Nei corridoi del Congress Center di Davos – accanto al sostegno espresso all'Ucraina accompagnato alla condanna della Russia, non invitata e con i locali della 'Russia House' ribattezzati 'Russia War Crimes House – privatamente i supermanager, gli investitori e molti degli stessi politici sperano in un compromesso onorevole per Kiev e Mosca che metta fine alla guerra. Ma le notizie che arrivano, per ora, vanno in tutt'altra direzione. Una recessione globale farebbe del 2022 un annus horribilis, falcidiando bilanci e dividendi nell'anno che doveva coronare la rinascita post-pandemica.

Una «tempesta perfetta»

Una «tempesta perfetta» secondo Beata Javorcik, capo economista della Banca europea per la ricostruzione e lo sviluppo. È la stessa espressione che usa Andrea Illy, presidente di Illycaffè, per descrivere la situazione dei prezzi del caffè: fra cambiamento climatico che ha compromesso il 20% dei raccolti, problematiche nel packaging, crisi del commercio globale che minaccia la logistica, trasporti più costosi per i prezzi energetici, si prevede che i costi non scendano fino a metà 2023, dopo essere raddoppiati in poco più di un anno.

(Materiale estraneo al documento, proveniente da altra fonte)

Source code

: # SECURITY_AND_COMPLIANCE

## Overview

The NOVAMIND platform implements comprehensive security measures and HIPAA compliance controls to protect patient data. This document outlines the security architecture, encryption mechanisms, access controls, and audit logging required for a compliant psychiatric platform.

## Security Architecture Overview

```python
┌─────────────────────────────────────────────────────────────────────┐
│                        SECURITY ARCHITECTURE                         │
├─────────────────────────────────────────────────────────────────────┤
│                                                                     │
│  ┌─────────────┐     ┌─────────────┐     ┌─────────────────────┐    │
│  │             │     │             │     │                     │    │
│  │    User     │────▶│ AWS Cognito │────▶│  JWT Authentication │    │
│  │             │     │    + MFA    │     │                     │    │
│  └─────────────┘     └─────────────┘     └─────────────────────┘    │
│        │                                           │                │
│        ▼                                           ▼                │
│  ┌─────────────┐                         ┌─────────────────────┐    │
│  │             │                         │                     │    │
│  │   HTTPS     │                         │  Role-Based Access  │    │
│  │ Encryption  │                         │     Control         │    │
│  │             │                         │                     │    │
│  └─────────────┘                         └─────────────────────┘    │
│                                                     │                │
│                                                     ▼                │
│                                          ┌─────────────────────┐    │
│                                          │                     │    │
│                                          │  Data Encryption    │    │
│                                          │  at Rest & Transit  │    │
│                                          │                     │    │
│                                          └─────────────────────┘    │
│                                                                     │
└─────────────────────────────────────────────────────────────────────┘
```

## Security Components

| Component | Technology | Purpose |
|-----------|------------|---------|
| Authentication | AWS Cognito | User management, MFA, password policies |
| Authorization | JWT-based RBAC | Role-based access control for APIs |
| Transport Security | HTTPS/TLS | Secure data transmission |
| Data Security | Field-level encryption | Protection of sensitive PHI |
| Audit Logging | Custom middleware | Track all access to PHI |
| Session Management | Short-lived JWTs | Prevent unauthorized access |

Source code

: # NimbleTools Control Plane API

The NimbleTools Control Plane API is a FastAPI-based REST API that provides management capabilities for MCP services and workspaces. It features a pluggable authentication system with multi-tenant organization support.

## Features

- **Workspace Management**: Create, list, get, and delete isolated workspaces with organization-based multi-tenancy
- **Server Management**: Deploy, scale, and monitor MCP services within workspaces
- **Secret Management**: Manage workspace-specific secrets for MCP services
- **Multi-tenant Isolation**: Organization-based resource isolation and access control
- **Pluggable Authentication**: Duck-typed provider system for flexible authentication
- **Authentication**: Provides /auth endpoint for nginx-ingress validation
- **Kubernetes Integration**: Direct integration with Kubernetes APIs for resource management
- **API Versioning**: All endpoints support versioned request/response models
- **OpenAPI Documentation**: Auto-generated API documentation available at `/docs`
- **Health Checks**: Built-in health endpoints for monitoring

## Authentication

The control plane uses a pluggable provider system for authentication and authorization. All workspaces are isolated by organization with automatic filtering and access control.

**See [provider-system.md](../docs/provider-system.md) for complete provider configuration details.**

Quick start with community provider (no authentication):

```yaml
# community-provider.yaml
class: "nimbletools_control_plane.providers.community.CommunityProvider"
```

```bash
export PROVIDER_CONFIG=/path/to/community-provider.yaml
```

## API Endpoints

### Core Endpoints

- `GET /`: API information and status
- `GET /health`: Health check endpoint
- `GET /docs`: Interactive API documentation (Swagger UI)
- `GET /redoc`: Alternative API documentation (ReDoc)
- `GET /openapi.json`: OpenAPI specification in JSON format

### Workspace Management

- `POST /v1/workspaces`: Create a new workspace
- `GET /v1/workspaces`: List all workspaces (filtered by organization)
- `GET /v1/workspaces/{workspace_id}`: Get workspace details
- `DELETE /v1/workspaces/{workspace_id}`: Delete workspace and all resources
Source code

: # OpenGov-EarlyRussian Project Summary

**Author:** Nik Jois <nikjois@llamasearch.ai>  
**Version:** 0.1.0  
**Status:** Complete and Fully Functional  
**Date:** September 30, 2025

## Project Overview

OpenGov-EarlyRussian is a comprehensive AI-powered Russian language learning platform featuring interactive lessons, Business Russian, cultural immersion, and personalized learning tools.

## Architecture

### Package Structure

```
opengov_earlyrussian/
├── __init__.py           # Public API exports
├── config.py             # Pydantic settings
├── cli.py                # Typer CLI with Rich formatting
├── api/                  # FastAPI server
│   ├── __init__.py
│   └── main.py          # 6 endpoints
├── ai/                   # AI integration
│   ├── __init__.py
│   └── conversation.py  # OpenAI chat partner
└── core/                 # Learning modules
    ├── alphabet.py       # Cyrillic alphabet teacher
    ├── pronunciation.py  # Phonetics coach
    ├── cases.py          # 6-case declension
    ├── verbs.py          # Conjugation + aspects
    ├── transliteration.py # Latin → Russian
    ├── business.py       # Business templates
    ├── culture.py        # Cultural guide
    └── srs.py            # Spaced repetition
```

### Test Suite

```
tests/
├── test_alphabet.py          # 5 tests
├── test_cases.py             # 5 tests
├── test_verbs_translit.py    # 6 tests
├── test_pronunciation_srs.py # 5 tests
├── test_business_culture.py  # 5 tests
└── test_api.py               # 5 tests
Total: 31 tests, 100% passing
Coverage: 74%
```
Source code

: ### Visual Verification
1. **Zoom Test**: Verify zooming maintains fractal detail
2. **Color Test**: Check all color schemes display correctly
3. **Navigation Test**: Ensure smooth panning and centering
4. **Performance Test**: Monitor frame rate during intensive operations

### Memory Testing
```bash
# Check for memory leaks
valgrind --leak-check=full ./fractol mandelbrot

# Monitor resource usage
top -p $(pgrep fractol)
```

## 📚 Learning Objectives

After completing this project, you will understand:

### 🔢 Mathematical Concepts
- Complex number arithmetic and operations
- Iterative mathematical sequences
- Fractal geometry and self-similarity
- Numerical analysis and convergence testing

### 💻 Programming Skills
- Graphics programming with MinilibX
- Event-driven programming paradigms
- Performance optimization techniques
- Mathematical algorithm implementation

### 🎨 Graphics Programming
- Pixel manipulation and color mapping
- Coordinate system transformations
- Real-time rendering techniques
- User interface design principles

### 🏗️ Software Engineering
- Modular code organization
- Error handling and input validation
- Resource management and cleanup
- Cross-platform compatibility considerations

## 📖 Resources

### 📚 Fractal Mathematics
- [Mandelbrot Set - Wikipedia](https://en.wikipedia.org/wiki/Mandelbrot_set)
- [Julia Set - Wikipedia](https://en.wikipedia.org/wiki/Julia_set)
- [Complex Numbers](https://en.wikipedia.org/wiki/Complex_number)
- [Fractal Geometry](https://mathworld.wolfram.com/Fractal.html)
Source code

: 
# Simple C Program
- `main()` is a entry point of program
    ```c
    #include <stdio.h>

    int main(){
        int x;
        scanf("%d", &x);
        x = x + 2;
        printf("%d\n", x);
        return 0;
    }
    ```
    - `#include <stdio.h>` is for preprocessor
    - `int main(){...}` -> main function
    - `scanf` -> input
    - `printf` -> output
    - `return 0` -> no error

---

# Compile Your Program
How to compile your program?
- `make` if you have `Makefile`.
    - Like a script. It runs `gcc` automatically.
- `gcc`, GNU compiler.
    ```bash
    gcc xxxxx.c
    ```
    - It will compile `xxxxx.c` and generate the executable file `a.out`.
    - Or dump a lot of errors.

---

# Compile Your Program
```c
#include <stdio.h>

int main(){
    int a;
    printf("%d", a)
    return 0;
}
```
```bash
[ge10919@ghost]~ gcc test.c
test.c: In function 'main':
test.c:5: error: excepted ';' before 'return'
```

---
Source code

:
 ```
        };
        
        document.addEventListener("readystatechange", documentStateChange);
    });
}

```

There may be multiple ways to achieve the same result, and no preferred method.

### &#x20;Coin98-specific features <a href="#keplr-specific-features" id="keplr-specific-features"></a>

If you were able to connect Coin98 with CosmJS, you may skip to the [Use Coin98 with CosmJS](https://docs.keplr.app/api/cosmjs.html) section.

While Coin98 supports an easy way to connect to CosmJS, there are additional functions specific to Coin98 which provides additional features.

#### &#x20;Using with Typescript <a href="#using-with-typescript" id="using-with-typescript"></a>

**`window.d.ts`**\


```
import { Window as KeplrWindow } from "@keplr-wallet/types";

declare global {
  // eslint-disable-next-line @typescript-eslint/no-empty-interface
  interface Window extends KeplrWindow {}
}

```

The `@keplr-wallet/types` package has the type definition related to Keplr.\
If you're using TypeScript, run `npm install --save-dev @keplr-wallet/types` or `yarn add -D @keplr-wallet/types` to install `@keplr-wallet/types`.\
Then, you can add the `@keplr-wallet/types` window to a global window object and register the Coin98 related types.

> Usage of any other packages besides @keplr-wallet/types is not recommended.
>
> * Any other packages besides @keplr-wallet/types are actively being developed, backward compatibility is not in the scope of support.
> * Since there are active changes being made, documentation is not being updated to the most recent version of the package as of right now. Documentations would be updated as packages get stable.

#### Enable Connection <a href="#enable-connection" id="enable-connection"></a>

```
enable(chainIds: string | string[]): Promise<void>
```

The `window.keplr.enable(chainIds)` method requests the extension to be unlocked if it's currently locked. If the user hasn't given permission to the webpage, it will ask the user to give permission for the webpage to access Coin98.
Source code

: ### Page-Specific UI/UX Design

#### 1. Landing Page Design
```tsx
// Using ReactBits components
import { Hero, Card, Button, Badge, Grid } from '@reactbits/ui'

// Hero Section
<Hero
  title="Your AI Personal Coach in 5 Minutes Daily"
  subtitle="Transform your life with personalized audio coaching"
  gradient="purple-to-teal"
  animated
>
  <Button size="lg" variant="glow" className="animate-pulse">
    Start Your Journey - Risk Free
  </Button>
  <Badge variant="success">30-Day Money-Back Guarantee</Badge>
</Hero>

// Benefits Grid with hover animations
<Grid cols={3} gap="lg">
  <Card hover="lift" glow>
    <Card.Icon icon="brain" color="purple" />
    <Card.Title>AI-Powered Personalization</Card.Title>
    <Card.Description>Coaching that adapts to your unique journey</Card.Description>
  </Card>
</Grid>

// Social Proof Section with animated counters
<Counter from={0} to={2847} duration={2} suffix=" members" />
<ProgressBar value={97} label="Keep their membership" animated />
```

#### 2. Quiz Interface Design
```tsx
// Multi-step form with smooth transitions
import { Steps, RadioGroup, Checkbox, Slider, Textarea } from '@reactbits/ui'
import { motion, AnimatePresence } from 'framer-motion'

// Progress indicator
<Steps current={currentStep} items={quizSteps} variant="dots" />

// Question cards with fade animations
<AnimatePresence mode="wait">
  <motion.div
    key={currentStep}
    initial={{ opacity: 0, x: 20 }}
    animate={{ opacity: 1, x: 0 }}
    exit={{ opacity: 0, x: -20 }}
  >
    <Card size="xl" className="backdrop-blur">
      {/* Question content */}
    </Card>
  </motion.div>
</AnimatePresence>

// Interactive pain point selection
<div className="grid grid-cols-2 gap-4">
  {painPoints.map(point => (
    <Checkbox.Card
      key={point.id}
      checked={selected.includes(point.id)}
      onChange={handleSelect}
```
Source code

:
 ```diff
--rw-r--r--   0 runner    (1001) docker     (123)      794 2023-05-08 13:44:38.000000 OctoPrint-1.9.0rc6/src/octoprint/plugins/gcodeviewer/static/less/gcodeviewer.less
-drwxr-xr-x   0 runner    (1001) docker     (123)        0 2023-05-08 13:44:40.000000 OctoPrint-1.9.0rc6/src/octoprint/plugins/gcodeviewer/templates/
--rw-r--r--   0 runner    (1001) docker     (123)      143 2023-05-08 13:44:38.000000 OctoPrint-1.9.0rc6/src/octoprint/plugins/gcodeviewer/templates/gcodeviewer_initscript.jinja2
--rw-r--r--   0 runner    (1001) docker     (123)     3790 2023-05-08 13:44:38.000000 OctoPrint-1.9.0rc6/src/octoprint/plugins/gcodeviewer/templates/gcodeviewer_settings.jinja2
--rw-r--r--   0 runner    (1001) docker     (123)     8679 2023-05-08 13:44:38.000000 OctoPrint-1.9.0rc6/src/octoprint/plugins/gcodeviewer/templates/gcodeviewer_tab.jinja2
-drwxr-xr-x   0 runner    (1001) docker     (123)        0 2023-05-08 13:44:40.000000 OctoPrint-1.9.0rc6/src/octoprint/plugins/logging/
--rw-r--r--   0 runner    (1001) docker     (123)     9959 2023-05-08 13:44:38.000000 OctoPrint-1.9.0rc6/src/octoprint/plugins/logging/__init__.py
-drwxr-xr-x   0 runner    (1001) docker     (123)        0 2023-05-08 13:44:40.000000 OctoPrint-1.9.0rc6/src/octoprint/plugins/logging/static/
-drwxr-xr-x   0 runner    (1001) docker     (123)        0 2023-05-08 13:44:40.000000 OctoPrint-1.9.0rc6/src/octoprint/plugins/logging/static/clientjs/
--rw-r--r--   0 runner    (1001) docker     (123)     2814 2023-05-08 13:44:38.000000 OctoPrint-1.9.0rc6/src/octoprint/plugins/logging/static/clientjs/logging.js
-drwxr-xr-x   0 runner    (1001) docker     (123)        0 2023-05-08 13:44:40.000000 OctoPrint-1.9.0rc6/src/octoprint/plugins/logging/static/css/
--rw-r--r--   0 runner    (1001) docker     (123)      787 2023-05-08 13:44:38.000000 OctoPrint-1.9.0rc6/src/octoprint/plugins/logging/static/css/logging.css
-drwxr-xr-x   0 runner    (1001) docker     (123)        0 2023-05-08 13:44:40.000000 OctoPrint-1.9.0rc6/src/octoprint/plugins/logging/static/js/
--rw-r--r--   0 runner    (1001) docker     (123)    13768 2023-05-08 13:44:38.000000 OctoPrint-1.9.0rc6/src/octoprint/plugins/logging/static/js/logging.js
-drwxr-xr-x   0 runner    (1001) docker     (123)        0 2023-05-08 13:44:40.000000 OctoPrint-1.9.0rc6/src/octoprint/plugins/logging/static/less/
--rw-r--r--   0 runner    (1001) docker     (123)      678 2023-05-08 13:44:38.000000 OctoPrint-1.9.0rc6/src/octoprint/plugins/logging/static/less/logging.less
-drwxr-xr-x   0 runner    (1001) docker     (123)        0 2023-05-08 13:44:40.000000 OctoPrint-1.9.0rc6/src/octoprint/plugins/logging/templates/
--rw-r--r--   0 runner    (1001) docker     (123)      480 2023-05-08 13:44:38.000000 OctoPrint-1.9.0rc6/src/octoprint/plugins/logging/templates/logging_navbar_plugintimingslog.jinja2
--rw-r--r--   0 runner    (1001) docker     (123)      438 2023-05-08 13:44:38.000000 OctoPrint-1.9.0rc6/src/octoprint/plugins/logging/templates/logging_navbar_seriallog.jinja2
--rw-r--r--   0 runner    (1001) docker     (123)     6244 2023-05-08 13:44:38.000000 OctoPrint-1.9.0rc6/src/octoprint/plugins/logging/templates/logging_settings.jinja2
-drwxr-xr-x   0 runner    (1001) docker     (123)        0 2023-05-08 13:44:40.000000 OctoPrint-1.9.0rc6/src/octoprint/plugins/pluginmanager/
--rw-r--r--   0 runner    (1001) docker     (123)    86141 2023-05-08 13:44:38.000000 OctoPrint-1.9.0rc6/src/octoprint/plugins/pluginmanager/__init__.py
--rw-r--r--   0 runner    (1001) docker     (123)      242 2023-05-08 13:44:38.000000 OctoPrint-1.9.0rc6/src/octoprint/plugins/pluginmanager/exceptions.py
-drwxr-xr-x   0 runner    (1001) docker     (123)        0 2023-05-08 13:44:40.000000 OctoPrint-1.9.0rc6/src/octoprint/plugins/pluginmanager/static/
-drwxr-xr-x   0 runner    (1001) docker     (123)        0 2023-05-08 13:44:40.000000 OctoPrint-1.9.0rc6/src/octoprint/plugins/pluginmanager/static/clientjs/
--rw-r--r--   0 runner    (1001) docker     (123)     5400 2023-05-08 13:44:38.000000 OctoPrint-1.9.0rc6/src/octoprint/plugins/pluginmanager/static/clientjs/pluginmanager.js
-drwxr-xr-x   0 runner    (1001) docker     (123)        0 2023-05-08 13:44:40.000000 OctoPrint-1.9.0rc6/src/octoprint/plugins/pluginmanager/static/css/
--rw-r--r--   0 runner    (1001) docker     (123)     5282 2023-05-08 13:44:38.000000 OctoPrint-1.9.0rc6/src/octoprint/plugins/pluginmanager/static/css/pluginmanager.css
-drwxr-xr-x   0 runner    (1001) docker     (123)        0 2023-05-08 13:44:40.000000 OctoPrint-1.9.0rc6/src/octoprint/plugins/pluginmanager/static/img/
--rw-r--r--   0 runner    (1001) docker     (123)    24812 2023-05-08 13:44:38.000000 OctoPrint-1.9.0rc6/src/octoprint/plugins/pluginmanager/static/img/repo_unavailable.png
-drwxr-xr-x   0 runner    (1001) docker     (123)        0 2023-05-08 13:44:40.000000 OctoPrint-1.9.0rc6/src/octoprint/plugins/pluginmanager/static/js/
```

È questo il mood con cui i partecipanti della Davos 2022 in versione primaverile – il consueto appuntamento di gennaio era slittato causa Omicron – fanno le valigie per tornarsene a casa. Nessuno sa come andrà a finire: «non sappiamo cos'ha in testa Putin», aveva avvertito già lunedì mattina l'esperto di geopolitica Ian Bremmer, fondatore e presidente di Eurasia Group. Appuntamento al prossimo gennaio, incrociando le dita.